SCIENTISTS are concerned a plan to abandon research at Macquarie Island is based on budget pressures exacerbated by asbestos contamination, which could cost tens of millions to clear up.

It is understood up to half the buildings on Macquarie Island contain asbestos and the Antarctic Division is under pressure to eradicate the material in accordance with national guidelines.

The costly measure would have to come out of the existing budget, which scientists say is already stretched.

They say budget cuts are the real reason behind Antarctic Division moves to pull out of Macquarie Island, Australia's only permanent sub-Antarctic research station.

The State Government yesterday echoed the concerns that funding was behind the plans to leave Macquarie.

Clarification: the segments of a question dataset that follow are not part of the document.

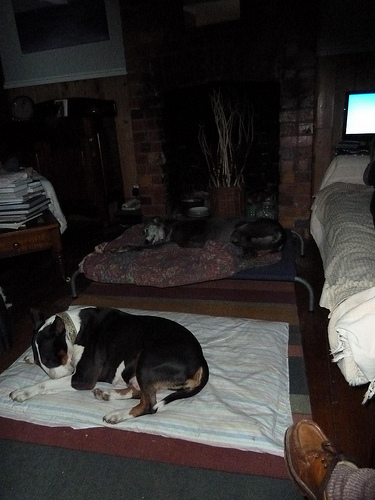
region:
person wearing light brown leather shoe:
[281, 410, 354, 499]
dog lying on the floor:
[7, 298, 212, 441]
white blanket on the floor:
[1, 296, 295, 459]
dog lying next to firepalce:
[115, 210, 291, 264]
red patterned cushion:
[79, 212, 293, 295]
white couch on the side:
[312, 141, 373, 393]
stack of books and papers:
[0, 157, 68, 242]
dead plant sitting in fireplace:
[190, 85, 259, 224]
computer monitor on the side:
[338, 86, 372, 143]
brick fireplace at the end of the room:
[113, 1, 319, 235]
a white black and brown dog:
[8, 307, 207, 425]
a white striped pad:
[0, 306, 294, 458]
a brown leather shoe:
[283, 420, 350, 498]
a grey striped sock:
[328, 461, 374, 498]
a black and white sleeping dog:
[111, 215, 304, 262]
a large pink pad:
[82, 223, 283, 284]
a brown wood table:
[0, 208, 68, 311]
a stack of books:
[0, 169, 51, 229]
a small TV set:
[344, 91, 374, 139]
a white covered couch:
[308, 159, 373, 395]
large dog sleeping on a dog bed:
[23, 302, 218, 428]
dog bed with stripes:
[202, 297, 284, 456]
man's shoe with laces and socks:
[272, 411, 373, 497]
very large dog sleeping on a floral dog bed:
[94, 211, 286, 284]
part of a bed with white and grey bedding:
[301, 152, 374, 363]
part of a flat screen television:
[330, 76, 373, 147]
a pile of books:
[1, 158, 52, 220]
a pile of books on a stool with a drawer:
[4, 155, 65, 293]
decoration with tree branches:
[188, 90, 250, 215]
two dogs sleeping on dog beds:
[14, 178, 301, 441]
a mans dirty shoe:
[283, 405, 322, 443]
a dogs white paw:
[14, 375, 37, 401]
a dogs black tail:
[165, 386, 195, 416]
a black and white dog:
[143, 343, 177, 372]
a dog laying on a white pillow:
[239, 418, 285, 463]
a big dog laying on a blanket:
[147, 214, 168, 241]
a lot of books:
[18, 183, 41, 210]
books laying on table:
[12, 192, 41, 220]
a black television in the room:
[338, 109, 360, 142]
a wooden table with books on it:
[37, 219, 70, 246]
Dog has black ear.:
[49, 318, 74, 339]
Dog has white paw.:
[8, 378, 48, 411]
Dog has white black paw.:
[93, 412, 142, 430]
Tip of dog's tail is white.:
[147, 392, 190, 429]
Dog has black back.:
[141, 315, 208, 377]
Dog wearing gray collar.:
[54, 310, 88, 351]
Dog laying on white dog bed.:
[28, 292, 232, 429]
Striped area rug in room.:
[252, 294, 315, 381]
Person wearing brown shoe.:
[270, 417, 328, 468]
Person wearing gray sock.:
[328, 457, 354, 491]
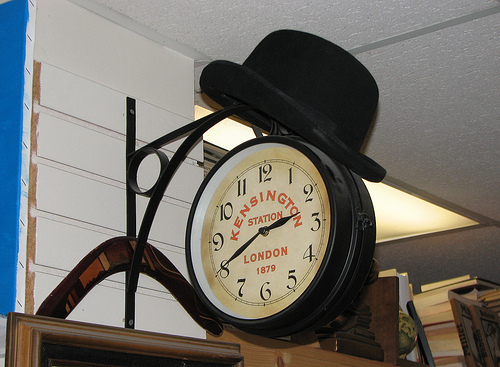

Economic Development Minister Lara Giddings called on the Federal Government to provide the Antarctic Division with enough funding to continue its important research on the island.

The Antarctic Division yesterday said no firm decision had been made in relation to the future of its base.

Division chief scientist Michael Stoddart said discussions were ongoing.

On Tuesday the Antarctic Division confirmed it was considering withdrawing from the island nature reserve, which lies about 1500km south-east of Tasmania.

Prof Stoddart said yesterday whatever decision was reached it would be made "on the basis of scientific research". He denied that budget constraints were behind the plans.

But a scientist who spoke to The Mercury yesterday, who did not want to be named, said staff had been told about the financial pressures at a general meeting last year.

The scientist said the need to reduce spending at all stations had been outlined.

And the address had included an outline of the asbestos problem which, it had been estimated, could cost "tens of millions" of dollars.

Prof Stoddart confirmed the existence of asbestos on Macquarie but he had "no idea" what it might cost to fix.

Ms Giddings said she would write to federal Environment Minister Ian Campbell calling for the Antarctic Division to receive adequate funding to maintain its presence on Macquarie Island.

"Since 1948 Macquarie Island has been an important research centre studying elephant seals, seabirds and plant communities," she said.

"And more recently it has been an important site studying climate change."

But Prod Stoddart said all research could be conducted on Heard Island.